Stored data entries:
BEGIN

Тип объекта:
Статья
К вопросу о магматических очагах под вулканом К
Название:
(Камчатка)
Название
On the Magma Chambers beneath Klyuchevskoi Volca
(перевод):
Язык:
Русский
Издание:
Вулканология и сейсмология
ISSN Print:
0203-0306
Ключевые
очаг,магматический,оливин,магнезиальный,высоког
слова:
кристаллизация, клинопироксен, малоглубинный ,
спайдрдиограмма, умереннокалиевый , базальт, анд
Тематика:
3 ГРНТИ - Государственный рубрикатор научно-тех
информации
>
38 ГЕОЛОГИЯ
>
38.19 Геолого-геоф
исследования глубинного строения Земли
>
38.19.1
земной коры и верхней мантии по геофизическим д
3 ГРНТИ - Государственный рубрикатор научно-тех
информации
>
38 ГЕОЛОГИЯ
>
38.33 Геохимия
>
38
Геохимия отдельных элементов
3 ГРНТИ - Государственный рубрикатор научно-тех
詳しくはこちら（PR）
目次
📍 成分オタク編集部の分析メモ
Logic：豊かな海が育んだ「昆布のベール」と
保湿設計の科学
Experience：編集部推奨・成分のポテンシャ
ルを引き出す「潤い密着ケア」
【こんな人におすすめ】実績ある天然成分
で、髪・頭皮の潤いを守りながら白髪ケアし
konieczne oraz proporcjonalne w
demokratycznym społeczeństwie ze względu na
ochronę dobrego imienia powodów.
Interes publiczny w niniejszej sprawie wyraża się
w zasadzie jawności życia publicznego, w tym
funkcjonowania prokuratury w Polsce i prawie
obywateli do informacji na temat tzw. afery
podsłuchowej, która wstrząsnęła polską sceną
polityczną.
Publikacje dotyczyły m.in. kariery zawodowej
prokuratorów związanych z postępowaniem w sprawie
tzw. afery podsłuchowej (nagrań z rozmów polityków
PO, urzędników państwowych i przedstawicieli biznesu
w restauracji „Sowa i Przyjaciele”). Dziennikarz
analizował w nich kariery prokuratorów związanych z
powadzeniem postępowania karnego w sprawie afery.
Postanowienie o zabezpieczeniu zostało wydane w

END

Directive:
Exactly reproduce the entries in their entirety.

Result for this task:
Тип объекта:
Статья
К вопросу о магматических очагах под вулканом К
Название:
(Камчатка)
Название
On the Magma Chambers beneath Klyuchevskoi Volca
(перевод):
Язык:
Русский
Издание:
Вулканология и сейсмология
ISSN Print:
0203-0306
Ключевые
очаг,магматический,оливин,магнезиальный,высоког
слова:
кристаллизация, клинопироксен, малоглубинный ,
спайдрдиограмма, умереннокалиевый , базальт, анд
Тематика:
3 ГРНТИ - Государственный рубрикатор научно-тех
информации
>
38 ГЕОЛОГИЯ
>
38.19 Геолого-геоф
исследования глубинного строения Земли
>
38.19.1
земной коры и верхней мантии по геофизическим д
3 ГРНТИ - Государственный рубрикатор научно-тех
информации
>
38 ГЕОЛОГИЯ
>
38.33 Геохимия
>
38
Геохимия отдельных элементов
3 ГРНТИ - Государственный рубрикатор научно-тех
詳しくはこちら（PR）
目次
📍 成分オタク編集部の分析メモ
Logic：豊かな海が育んだ「昆布のベール」と
保湿設計の科学
Experience：編集部推奨・成分のポテンシャ
ルを引き出す「潤い密着ケア」
【こんな人におすすめ】実績ある天然成分
で、髪・頭皮の潤いを守りながら白髪ケアし
konieczne oraz proporcjonalne w
demokratycznym społeczeństwie ze względu na
ochronę dobrego imienia powodów.
Interes publiczny w niniejszej sprawie wyraża się
w zasadzie jawności życia publicznego, w tym
funkcjonowania prokuratury w Polsce i prawie
obywateli do informacji na temat tzw. afery
podsłuchowej, która wstrząsnęła polską sceną
polityczną.
Publikacje dotyczyły m.in. kariery zawodowej
prokuratorów związanych z postępowaniem w sprawie
tzw. afery podsłuchowej (nagrań z rozmów polityków
PO, urzędników państwowych i przedstawicieli biznesu
w restauracji „Sowa i Przyjaciele”). Dziennikarz
analizował w nich kariery prokuratorów związanych z
powadzeniem postępowania karnego w sprawie afery.
Postanowienie o zabezpieczeniu zostało wydane w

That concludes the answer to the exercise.